Correlation filter

Good evening,

I want to filter out highly correlated variables before using them in a random forest model. After the Reader and Normalizer nodes, I am using the Correlation filter to exclude variables with a correlation> |0.80| to then connect the output to the Partitioner node. However, the Correlation filter states “The dialog cannot be opened for the following reasons: no input available” (attached).

Can it be a problem with the version? I am using KNIME 4.1.3 in a Windows 10 PC.

Thank you,
Marc

Hi @MarcB -

You also need a Linear Correlation node to feed into the Correlation Filter. See the following workflow for an example:

https://kni.me/w/IrShWACT3g-uBOak

3 Likes

Thank you, Scott. However, a new message states that “some columns in the model are not contained in the input table or incomptatible: SPON2”. For the Linear correlation node I selected just quantitative variables (“D”), excluding strings and integers (one variable of each type).

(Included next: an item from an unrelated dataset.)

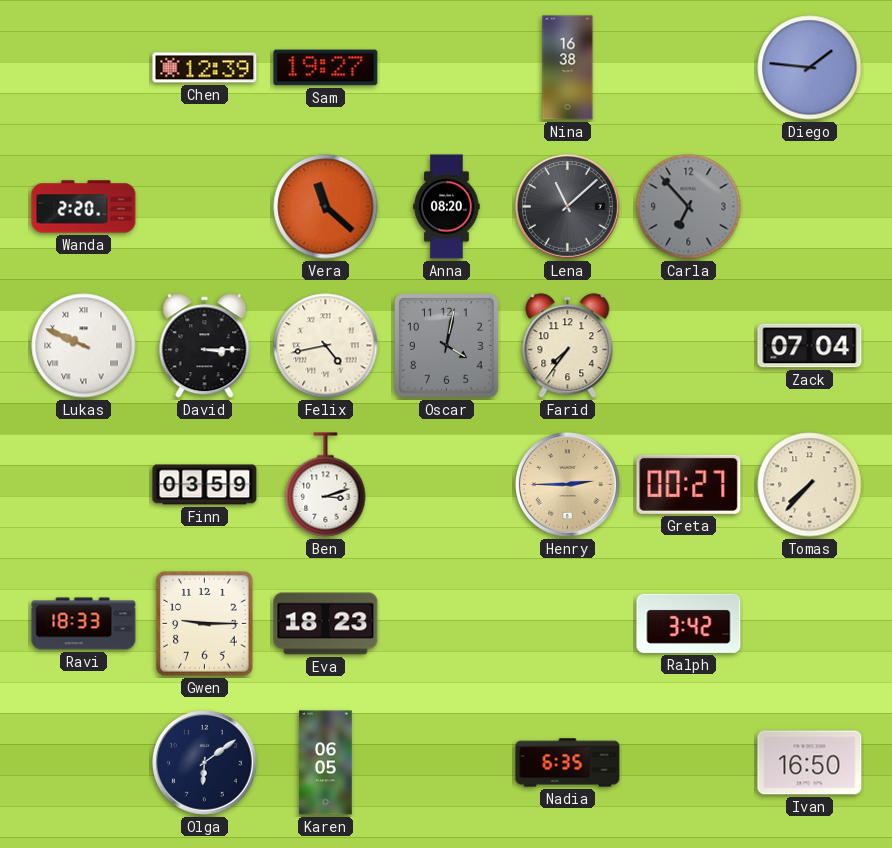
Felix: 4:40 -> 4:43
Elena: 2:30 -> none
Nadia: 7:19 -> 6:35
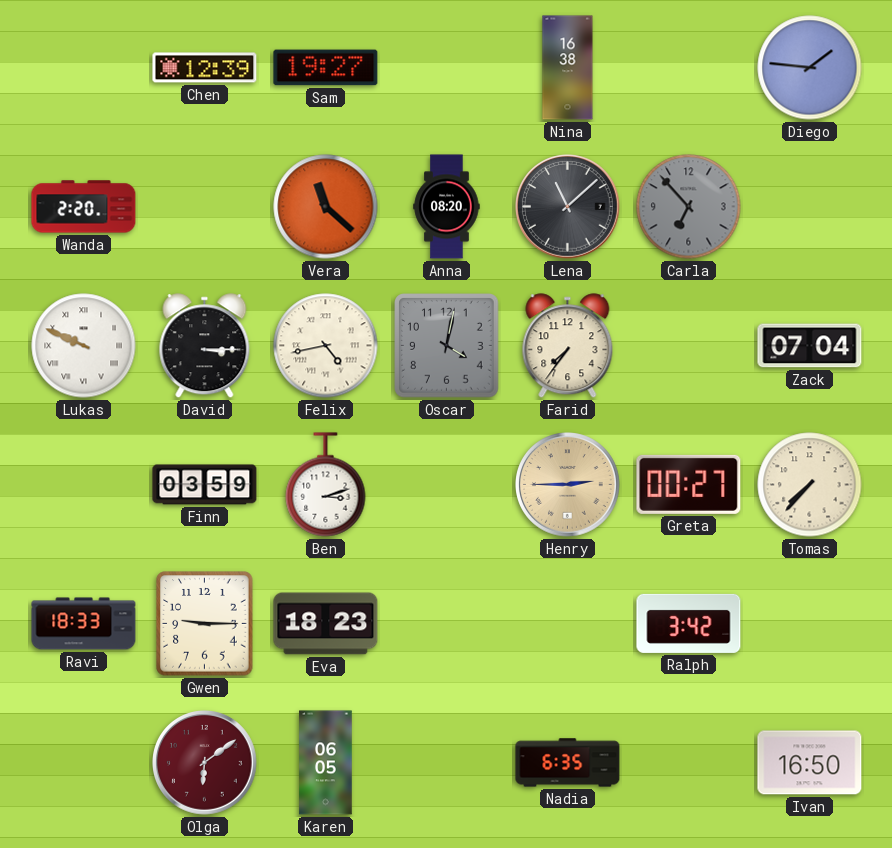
Olga dial: navy -> burgundy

That’s because you have no input data going into the correlation filter node.

As stated in the node description, that node requires 2 inputs:
image

The example workflow that @ScottF posted illustrates this.

Here’s a simpler arrangement, just to get the point across.
image

2 Likes

Ok, thank you!
Best regards,
Marc

This topic was automatically closed 182 days after the last reply. New replies are no longer allowed.